Five Minute Farmers, started by an IT professional in Chennai, aims to build a community rather than a marketplace by connecting the small-scale farmer with the consumer.

A farmer ploughs his field with two bullocks.Image for representation/PTI
news Agriculture Friday, November 20, 2020 - 12:45

It was April, 2020 and Tamil Nadu was in strict lockdown. Rachna Bhagat, who lives in the Egattur area of Chennai, received a message on her apartment WhatsApp group. The message was about an online fruit and vegetable selling platform which could fulfil her mango craving for the long summer ahead.

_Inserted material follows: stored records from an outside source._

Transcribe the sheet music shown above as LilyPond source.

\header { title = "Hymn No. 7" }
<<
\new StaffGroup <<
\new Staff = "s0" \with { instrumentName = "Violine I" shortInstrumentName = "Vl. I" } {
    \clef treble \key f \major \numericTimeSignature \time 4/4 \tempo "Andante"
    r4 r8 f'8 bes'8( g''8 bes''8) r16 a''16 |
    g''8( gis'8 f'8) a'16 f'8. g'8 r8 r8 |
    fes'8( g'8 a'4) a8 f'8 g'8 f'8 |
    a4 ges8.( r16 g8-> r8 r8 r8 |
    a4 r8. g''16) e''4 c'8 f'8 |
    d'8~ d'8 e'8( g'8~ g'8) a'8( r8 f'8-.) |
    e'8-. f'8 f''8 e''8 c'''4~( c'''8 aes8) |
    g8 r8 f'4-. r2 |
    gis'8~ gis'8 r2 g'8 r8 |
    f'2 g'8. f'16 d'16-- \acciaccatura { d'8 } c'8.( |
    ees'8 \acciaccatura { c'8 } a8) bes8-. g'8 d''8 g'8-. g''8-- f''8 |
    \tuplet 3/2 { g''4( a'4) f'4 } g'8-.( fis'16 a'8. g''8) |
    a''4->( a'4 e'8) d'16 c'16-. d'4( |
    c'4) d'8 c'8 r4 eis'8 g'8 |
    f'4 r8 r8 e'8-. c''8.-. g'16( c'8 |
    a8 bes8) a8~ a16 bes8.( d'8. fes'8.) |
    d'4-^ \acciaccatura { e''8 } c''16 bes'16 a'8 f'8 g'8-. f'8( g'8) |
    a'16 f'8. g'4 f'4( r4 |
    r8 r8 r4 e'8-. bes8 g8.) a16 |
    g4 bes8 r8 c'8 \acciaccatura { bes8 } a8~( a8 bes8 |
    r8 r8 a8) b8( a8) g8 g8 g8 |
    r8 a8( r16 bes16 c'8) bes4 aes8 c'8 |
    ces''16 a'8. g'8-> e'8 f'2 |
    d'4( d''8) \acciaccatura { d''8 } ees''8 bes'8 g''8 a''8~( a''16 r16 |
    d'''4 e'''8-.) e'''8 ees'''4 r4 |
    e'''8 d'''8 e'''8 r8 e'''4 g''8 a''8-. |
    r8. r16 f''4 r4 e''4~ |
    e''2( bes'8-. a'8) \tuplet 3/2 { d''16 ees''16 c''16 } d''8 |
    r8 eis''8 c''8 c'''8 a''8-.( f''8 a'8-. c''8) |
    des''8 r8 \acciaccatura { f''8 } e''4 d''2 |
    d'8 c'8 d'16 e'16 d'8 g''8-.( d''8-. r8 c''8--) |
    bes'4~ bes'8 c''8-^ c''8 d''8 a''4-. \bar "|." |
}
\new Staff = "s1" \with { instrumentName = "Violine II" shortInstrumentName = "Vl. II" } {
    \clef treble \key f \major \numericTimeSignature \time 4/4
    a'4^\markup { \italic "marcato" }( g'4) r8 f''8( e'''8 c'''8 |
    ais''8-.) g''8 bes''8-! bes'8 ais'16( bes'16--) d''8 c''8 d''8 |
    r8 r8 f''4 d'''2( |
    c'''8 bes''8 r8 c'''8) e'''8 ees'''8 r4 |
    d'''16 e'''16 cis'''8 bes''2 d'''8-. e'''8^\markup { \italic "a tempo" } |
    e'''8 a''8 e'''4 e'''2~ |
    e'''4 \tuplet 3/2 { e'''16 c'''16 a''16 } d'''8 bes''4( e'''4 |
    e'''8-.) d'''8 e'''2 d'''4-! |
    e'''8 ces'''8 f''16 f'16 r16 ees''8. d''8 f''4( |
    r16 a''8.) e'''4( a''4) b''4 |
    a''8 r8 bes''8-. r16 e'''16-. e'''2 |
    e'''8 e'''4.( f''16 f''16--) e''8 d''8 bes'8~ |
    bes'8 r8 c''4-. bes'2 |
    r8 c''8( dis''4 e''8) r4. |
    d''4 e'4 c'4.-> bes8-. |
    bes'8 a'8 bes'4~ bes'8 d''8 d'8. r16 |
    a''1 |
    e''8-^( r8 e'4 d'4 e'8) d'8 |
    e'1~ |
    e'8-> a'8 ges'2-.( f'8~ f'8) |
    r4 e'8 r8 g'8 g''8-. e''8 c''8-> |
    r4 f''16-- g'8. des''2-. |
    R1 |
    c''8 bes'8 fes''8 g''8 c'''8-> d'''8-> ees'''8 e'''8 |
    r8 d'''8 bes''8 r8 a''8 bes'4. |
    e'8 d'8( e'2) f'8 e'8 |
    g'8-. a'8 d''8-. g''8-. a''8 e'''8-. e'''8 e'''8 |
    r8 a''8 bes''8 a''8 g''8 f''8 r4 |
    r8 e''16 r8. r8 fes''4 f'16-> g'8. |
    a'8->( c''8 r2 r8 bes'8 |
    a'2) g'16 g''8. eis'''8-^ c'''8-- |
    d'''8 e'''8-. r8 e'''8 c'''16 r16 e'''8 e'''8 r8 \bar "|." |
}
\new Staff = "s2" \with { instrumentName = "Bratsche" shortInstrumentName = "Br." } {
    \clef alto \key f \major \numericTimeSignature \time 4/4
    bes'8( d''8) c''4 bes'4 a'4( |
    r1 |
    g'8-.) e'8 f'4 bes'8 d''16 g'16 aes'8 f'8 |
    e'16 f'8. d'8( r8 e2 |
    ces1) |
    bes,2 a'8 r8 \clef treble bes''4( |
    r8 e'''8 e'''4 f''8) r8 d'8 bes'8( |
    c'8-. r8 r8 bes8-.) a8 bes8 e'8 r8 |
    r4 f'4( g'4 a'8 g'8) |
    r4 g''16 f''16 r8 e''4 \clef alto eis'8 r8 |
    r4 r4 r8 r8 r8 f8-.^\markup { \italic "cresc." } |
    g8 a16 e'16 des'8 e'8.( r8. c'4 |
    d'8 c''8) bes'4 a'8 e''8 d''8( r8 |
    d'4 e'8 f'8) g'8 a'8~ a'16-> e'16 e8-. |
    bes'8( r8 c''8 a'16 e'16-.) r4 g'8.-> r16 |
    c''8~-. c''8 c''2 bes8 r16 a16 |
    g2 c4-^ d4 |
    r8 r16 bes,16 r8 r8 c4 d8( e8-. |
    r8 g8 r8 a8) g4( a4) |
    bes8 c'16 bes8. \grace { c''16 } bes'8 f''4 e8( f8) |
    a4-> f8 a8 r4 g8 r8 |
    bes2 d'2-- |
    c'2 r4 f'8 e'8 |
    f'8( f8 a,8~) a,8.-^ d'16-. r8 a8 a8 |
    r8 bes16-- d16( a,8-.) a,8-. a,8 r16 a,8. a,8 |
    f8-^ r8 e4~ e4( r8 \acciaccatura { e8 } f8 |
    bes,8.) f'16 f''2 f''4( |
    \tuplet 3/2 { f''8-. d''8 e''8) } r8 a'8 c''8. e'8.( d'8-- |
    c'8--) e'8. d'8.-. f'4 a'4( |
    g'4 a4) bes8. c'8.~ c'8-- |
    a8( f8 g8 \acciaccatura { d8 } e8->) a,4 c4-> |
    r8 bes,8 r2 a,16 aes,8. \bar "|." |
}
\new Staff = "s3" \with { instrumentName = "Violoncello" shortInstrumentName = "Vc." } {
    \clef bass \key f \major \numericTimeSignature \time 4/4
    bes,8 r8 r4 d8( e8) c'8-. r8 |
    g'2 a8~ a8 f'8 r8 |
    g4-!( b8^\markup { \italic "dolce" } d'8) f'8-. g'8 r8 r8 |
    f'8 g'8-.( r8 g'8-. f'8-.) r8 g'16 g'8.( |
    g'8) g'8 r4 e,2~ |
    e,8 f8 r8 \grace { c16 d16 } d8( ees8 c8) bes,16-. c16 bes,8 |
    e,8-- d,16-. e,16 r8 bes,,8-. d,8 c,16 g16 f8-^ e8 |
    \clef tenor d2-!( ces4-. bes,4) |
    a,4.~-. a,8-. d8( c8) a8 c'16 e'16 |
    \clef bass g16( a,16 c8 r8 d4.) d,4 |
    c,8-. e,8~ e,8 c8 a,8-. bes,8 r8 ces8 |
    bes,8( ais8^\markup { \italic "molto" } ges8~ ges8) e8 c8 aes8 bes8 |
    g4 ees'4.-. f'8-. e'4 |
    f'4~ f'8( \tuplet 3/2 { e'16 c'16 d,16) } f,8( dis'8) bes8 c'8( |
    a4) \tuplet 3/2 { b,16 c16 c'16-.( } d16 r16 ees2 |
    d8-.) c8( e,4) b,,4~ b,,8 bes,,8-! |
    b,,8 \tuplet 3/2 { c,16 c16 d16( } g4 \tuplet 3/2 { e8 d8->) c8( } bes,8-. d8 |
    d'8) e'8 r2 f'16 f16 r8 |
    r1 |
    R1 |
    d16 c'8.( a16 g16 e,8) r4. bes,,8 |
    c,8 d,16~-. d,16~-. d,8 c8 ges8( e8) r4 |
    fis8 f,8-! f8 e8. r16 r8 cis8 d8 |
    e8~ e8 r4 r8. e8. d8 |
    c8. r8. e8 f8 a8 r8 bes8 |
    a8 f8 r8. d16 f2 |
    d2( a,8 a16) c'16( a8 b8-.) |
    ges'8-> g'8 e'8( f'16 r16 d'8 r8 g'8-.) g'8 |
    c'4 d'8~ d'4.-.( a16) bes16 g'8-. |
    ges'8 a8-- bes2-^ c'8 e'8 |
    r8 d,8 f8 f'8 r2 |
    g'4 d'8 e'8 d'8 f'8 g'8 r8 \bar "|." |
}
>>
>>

Rachna followed the instruction on the website and selected her mango variety and ordered a 5 kg package. It sounded a noble idea to receive fresh mangoes straight from the farmer’s field, but she was also skeptical, as she was asked to pay the price of her shipment before having a look at the product or knowing its quality. Anyway she took the plunge and ordered mangoes from Five Minutes. “I have eaten the best 40 - 45 kg of mangoes of my life this season,” says an elated Rachna. 

After a few months, farmer Palanivel Ayya received a well-packed sweet mango pickle (Chunda), with a “thank you” note. The note was from Rachna to the farmer who fed her mango varieties like Alphonso, Mallika, Imam Pasand and Neelam etc throughout the season amidst the global pandemic.

India has seen a boom of online farm-to-fork platforms in the past few years and the COVID-19 pandemic has only catalysed the process. However, the transparency of the platforms remains a big question mark. Five Minutes addresses this issue at the center of their business model by collecting all the information of the farmers that might be needed by the customer and openly shares it with them. This is why Rachna knew who her farmer was and she could thank the farmer personally. Along with this, the platform also shares farmer’s selling price, packaging and transportation cost and the commission of the Five Minutes staff. 

Before Five Minutes, Syed Hussain Siraj spent over 25 years in the IT industry and over 20 years in leadership roles and investment banking in the USA. After returning to Chennai from the USA in 2016, Syed’s focus shifted towards utilising technology and innovation for agricultural development.  

In April 2018 Syed, founded Five Minute Farmers with a vision to connect the small-scale farmers and the customers. “This platform gives the producers and the customers a chance to interact and care for each other. This makes Five Minutes a product of its own kind,” says Syed Hussain Siraj.

Globally, around 70% of the food is produced by the smallholder farmers, 10-12% of which is traded internationally. More than 80% of smallholders operate in domestic and local markets, which are important for their food security, nutrition and economy. India is no different, smallholder farmers contribute 86.2 % of Indian farmers and only own 47.3 % of the crop area, according to the 2015-2016 agriculture census of India. Average monthly income of a smallholder farmer, from farm and non-farm activities in India is Rs. 6,426, according to the 70th NSSO survey.  The Civil Society Mechanism (CSM), of the UN World Food Security suggests interaction, cooperation and coordination of civil society and social movement as the best means to support the development of smallholding farmers, i.e. by promoting local markets.

“The fact that the produce is plucked from the farm after receiving guaranteed selling price gives farmers the trust and the confidence that they need,” explains Veda Vinayagam from Vedaranyam in Nagapattinam district. Veda is also the farmers coordinator of his region. The price of produce is calculated factoring in the price at which the farmer wants to sell the produce, and not at the market selling price. The farmers can also earn more in the form of labour cost if they grade, pack or deliver the produce by themselves or take extra responsibilities like Veda does. 

5M calculator can be tested here: https://fiveminutes.in/calculator/

The farmers are not supposed to report their produce to any market or mandi and sell their produce directly to the customers as and when the demand arrives. Every region maintains a chart of the detail of farmers and the capacity of the week to be sold. This information is made available online and customers pick their produce from the lot. However, this also leads to the wastage of vegetables, which cannot be sold at times. Nevertheless, according to Syed with the proper marketing drive in the state, this case might be solved.  

The within 24 hour delivery service is also set up in a very  local context with the Tamil Nadu state buses, as its only means of transportation. The farmers load the orders on the local buses which reach the predetermined destination and are received by one of the representatives from Five Minutes. From here the product is brought to the assembly point and then re-distributed to the customer’s doorstep. The information that the customers receive with every shipment is the produce type (certified organic, organic and chemically treated) name and details of the farmer, who grew the vegetable and the cost distribution throughout the channel.

In two years, Five Minutes has reached cities only across Tamil Nadu. “The objective is not expansion but satisfaction of both customers and farmers. All the active 20,000 customers at the platform know the 6,000 farmers personally and the website has built a community rather than an online market,” says Syed. The application currently runs on the web and operates in 125 pin codes of Tamil Nadu.